Akademik Veri Yönetim Sistemi
Journal of Drug Delivery Science and Technology, cilt.116, 2026 (SCI-Expanded, Scopus)
Dermal drug delivery has recently become a prominent topic for the topical treatment of skin-specific diseases such as actinic keratosis. In skin-related diseases, increased efficacy and reduced side effects can be achieved by increasing the amount of drug accumulated in the target tissue and reducing systemic exposure. In this study, elastic vesicular system formulations were developed to increase the penetration and accumulation of diclofenac sodium in the skin for the treatment of actinic keratosis. The vesicle systems containing diclofenac sodium, Lipoid S100, cholesterol, Transcutol CG, oleic acid, and hyaluronic acid were produced by the film hydration method and characterized in terms of vesicle size, polydispersity index, zeta potential, encapsulation efficiency, viscosity, morphology, and elasticity.
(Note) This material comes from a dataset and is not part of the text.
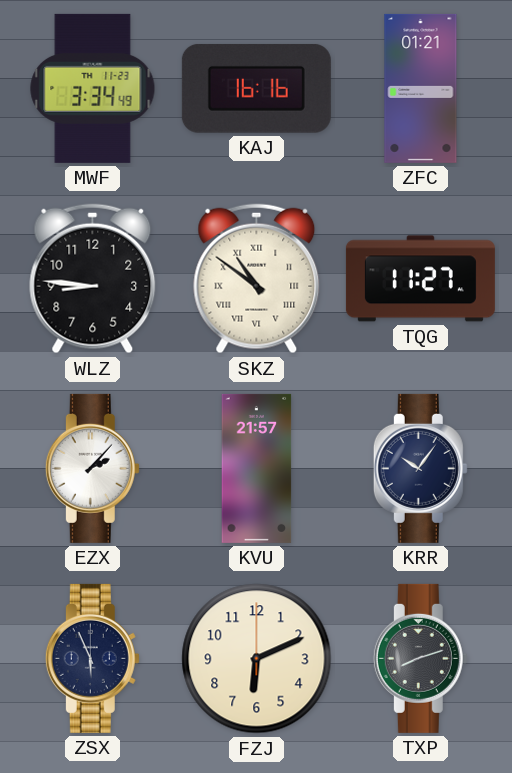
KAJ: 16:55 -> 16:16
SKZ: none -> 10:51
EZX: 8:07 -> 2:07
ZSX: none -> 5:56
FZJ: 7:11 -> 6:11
Cytotoxicity and ex vivo skin permeation/skin accumulation studies were also performed on the optimum formulations. In ex vivo studies, the selected optimum vesicle system formulation (V4, which contained 20 mg of diclofenac sodium, 125 mg of Lipoid S100, 62.5 mg of cholesterol, and 30 mg of Transcutol CG), which provided the highest drug accumulation in the rat skin, was used in stability and in vivo studies. It was found that V4 was stable for 3 months at 5 °C. In the in vivo studies, a xylene-induced ear edema model was utilized. The efficacy of V4 was evaluated, and it was found to be superior to the commercial product. It was concluded that vesicle systems developed can be used in the effective treatment of actinic keratosis.